Je comprends complètement les gens qui n’aiment pas OASIS. Après tout, il est possible de juger leur propos foncièrement peu original et s’inscrivant au sein d’un vulgaire revival Rock N’Roll tel qu’il peut se produire tous les dix ans. On pourrait y opposer l’argument qu’à son crédit le gang mancunien réussit à fusionner Punk et amour sincère des BEATLES, obtenant de fait un rendement maximal. Perché sur mon gradin, suivant une prestation de CAST peu excitante – et cela malgré la présence d’un ex-LA’s dans leurs rangs ! – cependant parfaite afin de réaliser son devoir social sur les réseaux sociaux et une plus saisissante d’un Richard ASHCROFT dont le set consistait à 90 % des tubes d’un définitif Urban Hymns, comprenant ainsi logiquement un déchirant "The Drugs Don’t Work" majoritairement acoustique, je devais être le seul à me poser tant de questions existentielles, pris en sandwich entre deux furieuses championnes de karaoké. L’une d’elles, la copine du sympathique James – qui n’était pas petit – pourrait avoir inspiré l’intitulé de la chanson "She’s Electric" figurant sur (What’s the Story) Morning Glory? tant elle se métamorphosa dès les premières notes d’un ravageur "Hello" envoyé en guise d’apéritif. On l’avait pressenti mais l’aspect extraordinaire ne s’était nullement dilué dans une longue attente : que c’est bon d’être de retour.


Quand Liam GALLAGHER entonna le refrain du terrible "D’You Know What I Mean?", au milieu de tous ces gens ici et là, je compris soudain de ce dont il s’agissait en ultime instance. Même si le show avait été mauvais, ça n’aurait pas été si grave. OASIS, comme le titra un jour le Melody Maker (ce que le monde attendait) est l’histoire d’une rencontre avec un public qui s’identifia pleinement aux frères Gallag', deux lads ordinaires qui seront pourtant bien vite capables de choses extraordinaires. Cela fut rendu possible via des compositions imparables irradiées de paroles accessibles employant souvent la première personne (singulier ou pluriel) et traduisant des préoccupations quotidiennes auxquelles les gens purent se retrouver, puis leurs enfants ensuite, ces derniers entonnant sans erreur ces hymnes Rock’n’roll immortels. Malgré tous ces millions brassés et la mégalomanie théâtrale dont cette reformation put se rendre coupable, celle-ci était une bulle d’air nécessaire et bienvenue pour beaucoup, permettant d’oublier les tourments d’une époque morose voire angoissante.
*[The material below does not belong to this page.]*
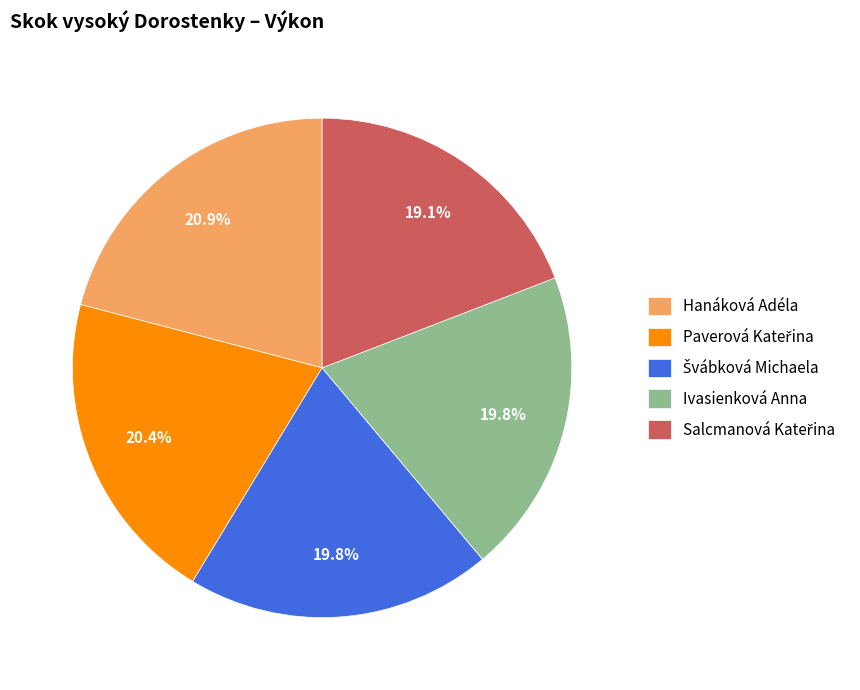

What portion of the pie excludes Hanáková Adéla?

79.1%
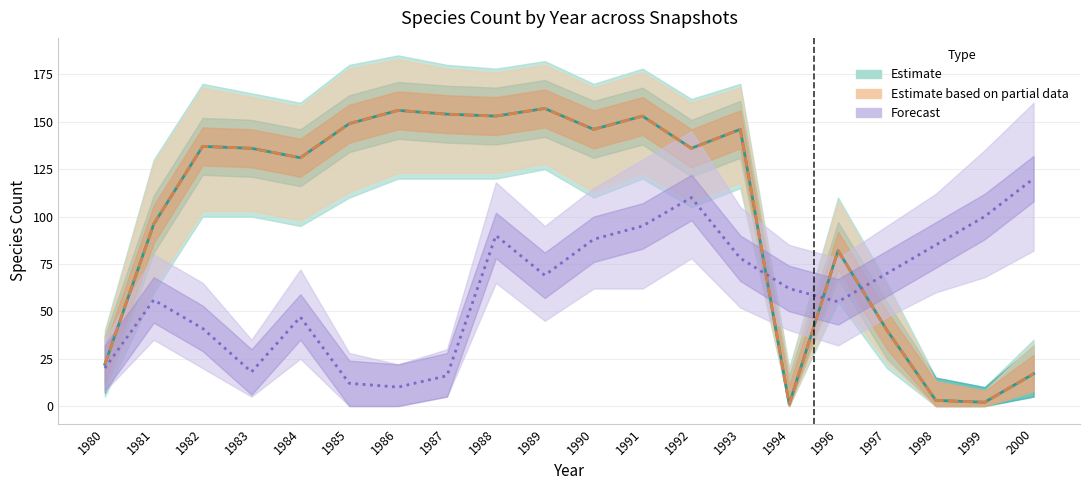

What is the difference between the maximum and minimum values in the Forecast series?

110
En y repensant a posteriori, le moment le plus émouvant du spectacle fut peut-être ce final de "Whatever" où s’invitèrent quelques notes du "Octopus’s Garden" des BEATLES, Liam abandonnant à l’occasion du fragment de chanson composée par Ringo Starr toute la carapace habituelle dont il s’était paré (morgue, lunettes de soleil, parka, posture en saumon typique derrière le micro) pour redevenir ce kid des années 60 qui vénérait les Fab Four. Bien vite, le naturel reviendrait cependant au galop sur le clou du spectacle agrémenté d’une représentation pyrotechnique. "Champagne Supernova" verrait le chanteur, sa capuche vissée sur la tête, recouverte du fameux tambourin et de maracas, mettre ses bras en croix dans une allure christique. On connaît l’adage via lequel John Lennon fit scandale à l’époque, mais en cet été 2025 OASIS serait indéniablement au-delà des mers et des monts, a fortiori à l’ère de réseaux sociaux jamais avares de noyades savamment orchestrées sous les contenus.
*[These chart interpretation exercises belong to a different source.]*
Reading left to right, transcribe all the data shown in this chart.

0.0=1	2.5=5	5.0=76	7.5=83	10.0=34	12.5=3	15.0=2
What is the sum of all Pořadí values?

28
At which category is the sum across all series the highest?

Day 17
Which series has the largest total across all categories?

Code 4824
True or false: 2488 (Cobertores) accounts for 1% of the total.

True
Un concert grandiose malgré un "Wonderwall" que le matraquage a rendu maintenant proprement insupportable. L’impression d’avoir assisté à l’évènement culturel marquant de la décennie, instant laissant vacant une fois terminé et devant lequel même Damon Albarn, autre personnage emblématique d’une rivalité avec BLUR largement montée en épingle, ne pouvait que s’incliner, estimant récemment qu’OASIS avait gagné la bataille.

Pour paraphraser un qualificatif fétiche qu’aime à employer Liam : une soirée BIBLIQUE.